課題文:
-=-=-

僕のネタ帳

かつて競艇の仕事をしていた現場は、
僕(ディレクター)とカメラマンと、
レポーターの三人で回していたのだが、
レポーターは三人いて、
ローテーションで現場に入っていた。

三人は、30代後半のAさんと、
20代前半のCさん、そして、
最近20代後半のBさんが辞めて
代わりに、やはり20代後半のDさんが入ってきた。
AさんやDさんの話も、
いずれすることになるかもしれないが、
今回はCさんの話である。

ちなみにこれは7年前の2014年のこと。

Cさんは大先輩であるAさんに、
時々仕事上の相談をしているらしいのだが、
先日は「私、寒くなってきたら、
すぐ鼻が赤くなるんですよ、
とうしたらいいですかね?」と相談したらしい。

なんともかわいい相談ではないか、
僕にとってはこういう話は好ポイントで、
高ポイントである。

元々Cさんは、
ハムスターみたいな方向性の顔をしているので、
その顔で鼻が赤くなったら、
もう完璧じゃないかと思ったのである。

この話はAさんから聞いた話で、
その話を聞いて僕がこう思うということは、
AさんもCさんのことを
かわいいと思って話していると思われる。

このCさんは、
50代後半のカメラマンのオッサンとは、
若さゆえのちょっとトンチンカンな正義感が原因で、
時々ぶつかることがあり、オッサンからは、
「ああいう子だけは息子の嫁にしたくない」
という愚痴をしょっちゅう聞かされているし、
競艇選手に取材に行く時にも、
「きっと選手はこういう時には、
○○って思っていると思うんですよ」
と、根拠のない思いこみをして、
選手に話しかけるのをためらい、
コメントを取りこぼして、
更にオッサンをイラつかせたり、
いろいろとやらかして、
僕の好ポイントを稼いでいる。

ついでに言えば、Cさんは結構なプニ子で、
本番間際に急いでカメラ前まで走って来る時なんかは、
ユッサユッサと揺れるくらいに胸が大きい。
選手のコメントがとれていなかったり、
オッサンと冷戦状態で雰囲気が悪かったり、
本番前で緊張していたりと、
色々な要素が重なって、いつも悲しそうな、
泣きそうな顔をして走って来るのだが、
その胸がユッサユッサ揺れていると、
なんとも「萌えー」な感じがするのである。

そのうえ目も悪く、
仕事中はコンタクトをしているが、
朝来る時と夜帰る時はメガネをかけている。
プニ子でメガネっ子で巨乳なんて、
セルフプロデュースしているんじゃないかと思われるくらい、
オタク仕様に仕上がっているのである。
ちなみに僕はオタクではありませんよ。念のため。

ある時は控室で、
「紀川さん、ティッシュのことを、
ちり紙って言う事あります?」と聞かれたのだが、
「うーん、あると思うけど、なんで?」と答えると、
「私、6歳年下の妹がいるんですけど、
この前、そこのちり紙とって、と言ったら、
え、何?新聞のチラシ?って言われて、
本気で通じなかったんですよー」

-=-=-

提供資料:
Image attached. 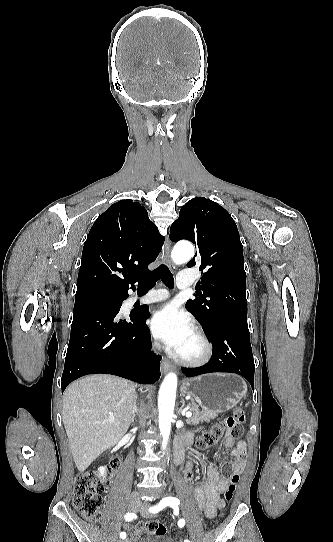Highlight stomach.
<instances>
[{"label": "stomach", "mask_w": 333, "mask_h": 542, "mask_svg": "<svg viewBox=\"0 0 333 542\" xmlns=\"http://www.w3.org/2000/svg\"><path fill=\"white\" fill-rule=\"evenodd\" d=\"M242 382L236 374H203L184 380L181 392L192 396L203 410L228 412L235 408L246 394Z\"/></svg>", "instance_id": "0dacf381"}]
</instances>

-=-=-

取り組む課題:
課題文の「ちなみに僕はオタクではありませんよ。念のため。」から「本気で通じなかったんですよー」」までの部分を、「控室」を「楽屋」に置き換えて書き直しなさい。

解答欄:
ちなみに僕はオタクではありませんよ。念のため。

ある時は楽屋で、
「紀川さん、ティッシュのことを、
ちり紙って言う事あります?」と聞かれたのだが、
「うーん、あると思うけど、なんで?」と答えると、
「私、6歳年下の妹がいるんですけど、
この前、そこのちり紙とって、と言ったら、
え、何?新聞のチラシ?って言われて、
本気で通じなかったんですよー」